Dieser erfolgreiche Kostenabbau ist ausschlaggebend für den hohen Gewinn der Bank - und genau das wird von den Investoren als problematisch bewertet: Denn die guten Zahlen sind nicht das Ergebnis wachsender Erträge. Im ersten Quartal 2017 gingen diese im Vergleich zum Vorjahresquartal um neun Prozent auf 7,3 Milliarden Euro zurück.

Dies beruhe aber vor allem auf Veränderungen der Risikoprämien auf Verbindlichkeiten der Bank, erklärte das Kreditinstitut. Ohne diesen Effekt lägen die Erträge "etwa auf dem Niveau des Vorjahresquartals".

Bank-Chef Cryan zeigte sich zufrieden mit dem Start ins neue Jahr. "Das Kundengeschäft läuft sehr erfreulich, wir verzeichnen in allen Bereichen der Bank Zuflüsse, und die Aktivität an den Märkten erholt sich", erklärte er. Die Bank habe die Grundlage dafür geschaffen, dass sie "wieder gute Ergebnisse liefern kann".

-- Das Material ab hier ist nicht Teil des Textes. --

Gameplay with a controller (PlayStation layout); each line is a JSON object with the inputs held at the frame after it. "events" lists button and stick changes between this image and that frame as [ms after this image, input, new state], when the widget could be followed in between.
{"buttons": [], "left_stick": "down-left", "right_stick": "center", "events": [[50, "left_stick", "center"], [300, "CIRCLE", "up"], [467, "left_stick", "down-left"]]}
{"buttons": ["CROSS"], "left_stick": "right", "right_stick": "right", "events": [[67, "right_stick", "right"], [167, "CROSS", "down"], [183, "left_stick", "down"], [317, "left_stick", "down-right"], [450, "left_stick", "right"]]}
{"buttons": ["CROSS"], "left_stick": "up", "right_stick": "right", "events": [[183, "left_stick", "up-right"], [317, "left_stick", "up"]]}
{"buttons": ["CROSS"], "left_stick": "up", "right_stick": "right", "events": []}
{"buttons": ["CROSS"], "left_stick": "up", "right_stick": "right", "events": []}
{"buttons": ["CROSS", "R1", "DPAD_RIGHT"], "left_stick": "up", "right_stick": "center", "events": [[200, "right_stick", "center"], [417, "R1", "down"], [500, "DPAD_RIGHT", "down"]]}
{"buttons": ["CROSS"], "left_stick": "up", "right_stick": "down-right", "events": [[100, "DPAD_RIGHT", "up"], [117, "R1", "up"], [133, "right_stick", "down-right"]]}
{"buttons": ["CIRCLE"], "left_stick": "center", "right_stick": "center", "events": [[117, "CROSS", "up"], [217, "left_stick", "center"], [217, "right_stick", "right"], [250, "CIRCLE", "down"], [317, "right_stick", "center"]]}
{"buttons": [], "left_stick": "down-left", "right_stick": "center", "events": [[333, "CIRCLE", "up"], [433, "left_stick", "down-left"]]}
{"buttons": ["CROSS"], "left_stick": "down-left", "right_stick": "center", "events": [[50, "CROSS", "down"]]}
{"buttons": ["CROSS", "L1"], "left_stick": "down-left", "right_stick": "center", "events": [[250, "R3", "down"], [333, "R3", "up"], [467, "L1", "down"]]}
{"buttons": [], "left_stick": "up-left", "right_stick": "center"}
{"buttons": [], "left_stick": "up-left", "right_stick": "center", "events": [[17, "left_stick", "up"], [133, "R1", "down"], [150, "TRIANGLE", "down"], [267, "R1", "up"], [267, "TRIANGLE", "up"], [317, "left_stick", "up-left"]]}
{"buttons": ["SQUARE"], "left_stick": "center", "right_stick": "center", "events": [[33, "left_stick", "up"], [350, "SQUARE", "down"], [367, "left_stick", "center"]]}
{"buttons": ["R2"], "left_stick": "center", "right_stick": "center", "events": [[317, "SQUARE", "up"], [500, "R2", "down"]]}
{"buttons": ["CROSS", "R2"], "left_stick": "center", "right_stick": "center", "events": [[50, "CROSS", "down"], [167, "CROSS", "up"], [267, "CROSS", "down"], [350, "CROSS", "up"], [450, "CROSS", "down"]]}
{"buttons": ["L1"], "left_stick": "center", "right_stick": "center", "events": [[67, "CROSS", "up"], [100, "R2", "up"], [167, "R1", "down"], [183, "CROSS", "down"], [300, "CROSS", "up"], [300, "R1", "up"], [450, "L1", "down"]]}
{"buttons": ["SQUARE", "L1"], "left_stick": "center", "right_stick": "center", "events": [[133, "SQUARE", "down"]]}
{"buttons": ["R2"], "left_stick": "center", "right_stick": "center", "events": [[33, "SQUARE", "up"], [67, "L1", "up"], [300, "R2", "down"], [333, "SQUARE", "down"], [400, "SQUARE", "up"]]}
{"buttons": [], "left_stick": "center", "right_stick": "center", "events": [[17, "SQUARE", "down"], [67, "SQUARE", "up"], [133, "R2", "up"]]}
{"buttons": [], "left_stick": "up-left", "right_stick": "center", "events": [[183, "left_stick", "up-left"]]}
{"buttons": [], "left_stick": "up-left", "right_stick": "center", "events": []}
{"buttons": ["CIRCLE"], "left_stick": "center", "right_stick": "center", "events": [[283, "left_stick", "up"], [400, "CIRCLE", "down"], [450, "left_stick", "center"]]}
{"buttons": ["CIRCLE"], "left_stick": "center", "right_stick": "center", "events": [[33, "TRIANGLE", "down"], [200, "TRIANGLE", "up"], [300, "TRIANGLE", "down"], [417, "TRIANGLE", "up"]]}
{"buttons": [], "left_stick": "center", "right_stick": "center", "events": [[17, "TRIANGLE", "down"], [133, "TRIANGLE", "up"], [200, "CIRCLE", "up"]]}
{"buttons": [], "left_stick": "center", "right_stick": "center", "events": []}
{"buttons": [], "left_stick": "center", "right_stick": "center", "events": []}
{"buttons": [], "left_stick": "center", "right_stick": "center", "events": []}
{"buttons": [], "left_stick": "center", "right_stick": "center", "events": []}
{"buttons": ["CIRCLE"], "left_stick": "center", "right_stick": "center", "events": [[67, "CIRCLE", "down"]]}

Die Deutsche Bank hatte das Geschäftsjahr 2016 mit einem Minus von rund 1,4 Milliarden Euro abgeschlossen. Eine im Herbst vergangenen Jahres angedrohte Milliardenstrafe aus den USA hatte Zweifel an der Stabilität des Kreditinstituts genährt und zum Verlust von Marktanteilen geführt. Der Bank gelang es aber zuletzt, wichtige Rechtsstreitereien beizulegen und mit einer laut Cryan "erfolgreichen Kapitalerhöhung" in Höhe von acht Milliarden Euro ins neue Geschäftsjahr zu starten.